Now let's dig a little deeper into the challenges of SSH keys in an enterprise environment. When using SSH keys yourself, to log on remotely to your box at home, to one in the cloud, to any device supporting it, it is your responsibility to know which key you use for which account. Maybe you just use one single key for every device, protect the private-key with a strong passphrase, and keep it in a secure place. But what happens in an enterprise environment?
There are several - sometimes hundreds or even thousands of users - with one or more key pair. One challenge is the private-key security. As you already knew, or read further above in this article, the server just receives a hash value of an encrypted random number it sent to the client. The server does not know about the private-key security. Is it protected with a passphrase? There is no control on the server if the private-key is protected or if the passphrase is strong enough. It's completely up to the user. And users somethings tend to be lazy. So they might use a passphrase... or not. We cannot put any technical mechanism in place to enforce a passphrase on a private-key.
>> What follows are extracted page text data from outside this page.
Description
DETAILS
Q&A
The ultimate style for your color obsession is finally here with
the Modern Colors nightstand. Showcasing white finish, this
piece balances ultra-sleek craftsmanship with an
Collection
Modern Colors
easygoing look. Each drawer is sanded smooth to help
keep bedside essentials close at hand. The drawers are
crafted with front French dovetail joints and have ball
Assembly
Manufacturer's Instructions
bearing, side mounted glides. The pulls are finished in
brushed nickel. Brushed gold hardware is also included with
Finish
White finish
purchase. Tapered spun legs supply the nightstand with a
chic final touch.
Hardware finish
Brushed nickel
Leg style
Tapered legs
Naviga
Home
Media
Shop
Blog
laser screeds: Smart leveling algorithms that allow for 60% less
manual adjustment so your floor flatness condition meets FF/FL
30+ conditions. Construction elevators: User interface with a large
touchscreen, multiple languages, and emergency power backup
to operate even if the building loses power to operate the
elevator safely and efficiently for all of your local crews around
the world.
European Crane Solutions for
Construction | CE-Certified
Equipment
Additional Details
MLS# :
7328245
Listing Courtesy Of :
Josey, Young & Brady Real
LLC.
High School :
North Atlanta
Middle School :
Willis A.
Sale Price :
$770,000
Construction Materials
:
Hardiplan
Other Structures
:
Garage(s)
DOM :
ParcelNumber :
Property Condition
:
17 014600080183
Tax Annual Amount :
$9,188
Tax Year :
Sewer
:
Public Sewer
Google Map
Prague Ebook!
A private-key is a file and, in contrast to a password, has to be stored somewhere. With passwords, it's nowadays quite commonly known that you shouldn't write those on Post-its and stick those to your screen or place them under the keyboard. But where to store your private-key? In combination with the fact that there is no way to enforce passphrase protection for the private-key in common SSH implementations, this can become a security risk.
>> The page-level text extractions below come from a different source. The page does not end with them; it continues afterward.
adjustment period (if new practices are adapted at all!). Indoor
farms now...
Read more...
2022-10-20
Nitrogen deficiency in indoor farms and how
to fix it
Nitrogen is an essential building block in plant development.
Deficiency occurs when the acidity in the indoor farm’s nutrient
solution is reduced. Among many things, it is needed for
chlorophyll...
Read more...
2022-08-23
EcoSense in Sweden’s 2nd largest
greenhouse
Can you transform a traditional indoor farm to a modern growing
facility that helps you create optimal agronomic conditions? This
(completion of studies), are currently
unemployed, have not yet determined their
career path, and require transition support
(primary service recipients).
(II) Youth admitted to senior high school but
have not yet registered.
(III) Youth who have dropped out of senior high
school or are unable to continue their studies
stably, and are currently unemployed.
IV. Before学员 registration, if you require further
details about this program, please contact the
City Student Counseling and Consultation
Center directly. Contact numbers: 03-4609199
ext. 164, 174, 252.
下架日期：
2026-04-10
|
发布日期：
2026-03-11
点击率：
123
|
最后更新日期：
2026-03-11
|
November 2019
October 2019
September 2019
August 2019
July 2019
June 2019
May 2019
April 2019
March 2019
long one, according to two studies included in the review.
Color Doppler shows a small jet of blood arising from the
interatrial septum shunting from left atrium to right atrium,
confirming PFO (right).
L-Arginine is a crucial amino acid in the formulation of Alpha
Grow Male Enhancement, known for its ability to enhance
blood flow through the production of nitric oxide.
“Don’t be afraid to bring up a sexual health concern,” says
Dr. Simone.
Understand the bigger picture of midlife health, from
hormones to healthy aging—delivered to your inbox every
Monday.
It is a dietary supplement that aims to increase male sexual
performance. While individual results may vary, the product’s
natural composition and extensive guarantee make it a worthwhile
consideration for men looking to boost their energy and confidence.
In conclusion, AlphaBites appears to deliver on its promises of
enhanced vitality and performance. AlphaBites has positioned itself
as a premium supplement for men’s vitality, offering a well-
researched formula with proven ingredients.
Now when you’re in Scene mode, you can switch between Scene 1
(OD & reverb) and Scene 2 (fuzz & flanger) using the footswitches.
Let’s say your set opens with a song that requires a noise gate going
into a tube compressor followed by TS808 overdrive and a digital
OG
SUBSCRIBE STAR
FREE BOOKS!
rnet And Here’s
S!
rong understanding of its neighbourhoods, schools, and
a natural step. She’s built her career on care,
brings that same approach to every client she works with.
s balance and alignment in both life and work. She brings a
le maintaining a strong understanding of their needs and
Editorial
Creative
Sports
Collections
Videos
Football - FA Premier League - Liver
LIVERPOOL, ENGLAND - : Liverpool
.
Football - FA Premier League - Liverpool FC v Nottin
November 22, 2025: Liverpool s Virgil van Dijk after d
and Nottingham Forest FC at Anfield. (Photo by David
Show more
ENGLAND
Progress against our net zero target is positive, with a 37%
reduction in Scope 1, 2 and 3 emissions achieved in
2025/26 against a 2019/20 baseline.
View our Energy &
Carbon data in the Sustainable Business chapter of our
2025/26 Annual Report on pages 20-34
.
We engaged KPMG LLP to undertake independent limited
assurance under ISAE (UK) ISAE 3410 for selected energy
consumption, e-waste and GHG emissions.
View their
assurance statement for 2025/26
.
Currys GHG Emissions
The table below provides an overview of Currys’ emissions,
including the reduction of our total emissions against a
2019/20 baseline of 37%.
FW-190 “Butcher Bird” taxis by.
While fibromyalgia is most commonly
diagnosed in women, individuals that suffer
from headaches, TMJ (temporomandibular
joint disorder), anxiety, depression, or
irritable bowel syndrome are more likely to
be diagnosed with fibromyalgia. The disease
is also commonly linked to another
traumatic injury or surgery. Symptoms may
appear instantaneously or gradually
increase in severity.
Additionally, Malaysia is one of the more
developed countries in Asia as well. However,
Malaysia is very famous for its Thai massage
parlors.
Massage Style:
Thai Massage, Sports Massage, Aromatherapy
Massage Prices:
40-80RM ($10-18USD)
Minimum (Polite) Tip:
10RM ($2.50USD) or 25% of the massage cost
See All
Especially since the public-key authentication is not bound to a named user account. A named user account is an account that belongs to an identity, so it's linked to a real human being. A generic account is an account like, for example, root, which is not exclusively connected to a single identity.
Whatever public-key is in the authorized_keys file on an account will enable the corresponding private-key to log in as this account. There is no difference in behavior for named or generic user accounts here. So someone who had once access to an authorized_keys file could place his public-key in it and now log on as someone else - authenticated, not being highlighted in any log file as an attack.
This might work for years, without the real user noticing, since often there is not a process in place to force a user to change his key pair on a regular base. This could almost turn a named user account into a generic one. I've seen people, especially in automotive R&D, add colleagues' SSH public-keys to their authorized_keys file (which is owned by the user/account), to enable them to work on their projects when they are off sick or on vacation.
For generic accounts, it's even hard to find out if a key in the authorized_keys file is supposed to be in it or not. A public-key entry in the authorized_keys cannot be identified or connected to the user that once created it. There is a comment field for the entry, but that can be altered to whatever value, or just left blank (Hohoho santa@northpole.xmas now has access to root on several machine... let's go out and find him!) In a grown IT landscape, it is very hard to identify which public-keys are wanted and could be marked as "approved" or "known" and which are not.
How do we know if an entry is used by an application for automation, by an entitled co-worker, by someone who already changed departments years ago, or maybe even by an attacker?
In most cases, it is very risky to remove entries from authorized_keys files, since they might really be used by applications, scripts, or something like that, and then it would be hard to find out what else will fail when we remove the entry. So often, these entries are just left alone.